The stories were taken from a booklet prepared by Asian Women at Work called ‘Cries from the Workplace: 20 women, 20 stories'. The women outline what they want from fair workplace laws, including broad minimum legal protection, unfair dismissal laws, stronger anti-bullying laws and removal of restrictions in unions' rights of entry.

"We haven't seen the Government's Forward with Fairness legislation yet but on the basis of the implementation plan and the Minister's public comments so far we believe that Forward with Fairness will not be meeting the needs of many Australian workers," said Australian Greens spokesperson on industrial relations Senator Rachel Siewert.

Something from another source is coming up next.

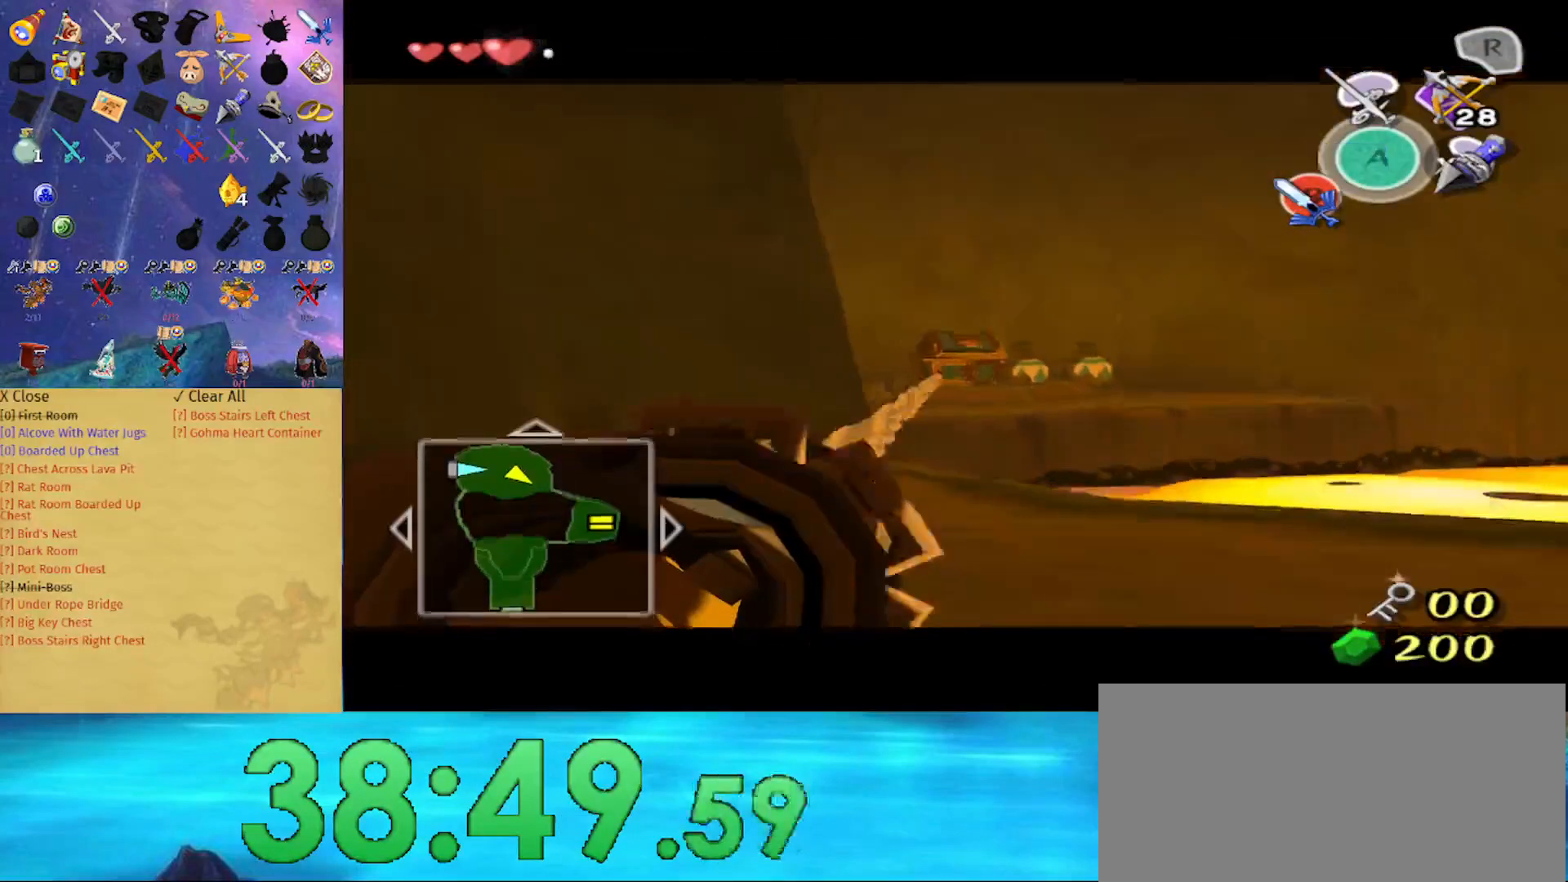
{"buttons": [], "left_stick": "center", "right_stick": "center", "events": []}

"Women are more likely to be in award-reliant, low paid, part-time or casual jobs, and as such are reliant on Government protections to ensure fair working conditions. I have heard stories of women workers being made to meet union representatives in the toilet area, of women being held to ransom by employers refusing to negotiate with the union for a collective agreement, and of women threatened with dismissal for insisting on their rights."

"We are already seeing minimum conditions reduced from pre-Work Choices levels under the award modernisation process with the potential for these standards to be undermined even further with individual flexibility agreements."

"What must underpin our consideration of any future workplace laws is the inherent right of employees to be treated with dignity. If our framework of laws and the enforcement of those laws do not respect the dignity of work then they cannot be considered fair," said Senator Siewert.

"I urge Minister Gillard and my fellow parliamentarians to not ignore or silence the very people who need to be heard the loudest," she concluded.